Dataset entries:

++++++++++++++++++++

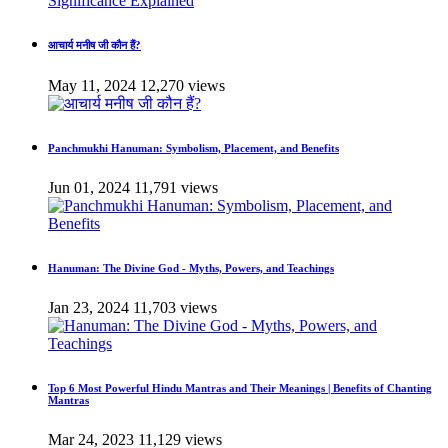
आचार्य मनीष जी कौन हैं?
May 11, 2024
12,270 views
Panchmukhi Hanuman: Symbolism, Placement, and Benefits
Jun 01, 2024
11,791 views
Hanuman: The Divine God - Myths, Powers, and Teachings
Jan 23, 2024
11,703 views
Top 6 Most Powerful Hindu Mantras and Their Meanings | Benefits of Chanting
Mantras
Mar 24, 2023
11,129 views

++++++++++++++++++++

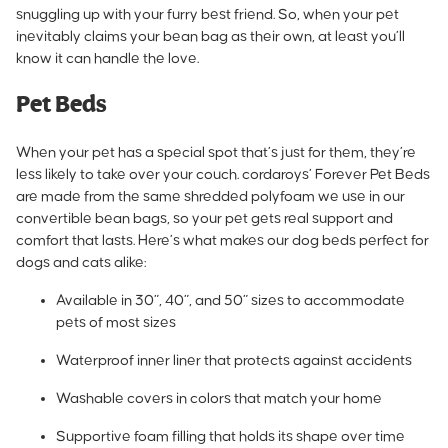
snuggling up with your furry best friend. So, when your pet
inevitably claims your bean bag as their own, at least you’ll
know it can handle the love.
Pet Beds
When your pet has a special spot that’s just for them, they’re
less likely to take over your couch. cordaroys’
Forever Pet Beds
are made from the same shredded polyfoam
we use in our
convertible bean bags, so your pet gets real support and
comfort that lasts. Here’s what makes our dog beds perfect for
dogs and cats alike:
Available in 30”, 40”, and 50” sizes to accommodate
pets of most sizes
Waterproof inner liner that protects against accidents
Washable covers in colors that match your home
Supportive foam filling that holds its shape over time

++++++++++++++++++++

Copy word for word the part of the records that opens with the line containing "आचार्य मनीष जी कौन हैं?" and closes with the line containing "11,129 views".

> [Exercise response]:
आचार्य मनीष जी कौन हैं?
May 11, 2024
12,270 views
Panchmukhi Hanuman: Symbolism, Placement, and Benefits
Jun 01, 2024
11,791 views
Hanuman: The Divine God - Myths, Powers, and Teachings
Jan 23, 2024
11,703 views
Top 6 Most Powerful Hindu Mantras and Their Meanings | Benefits of Chanting
Mantras
Mar 24, 2023
11,129 views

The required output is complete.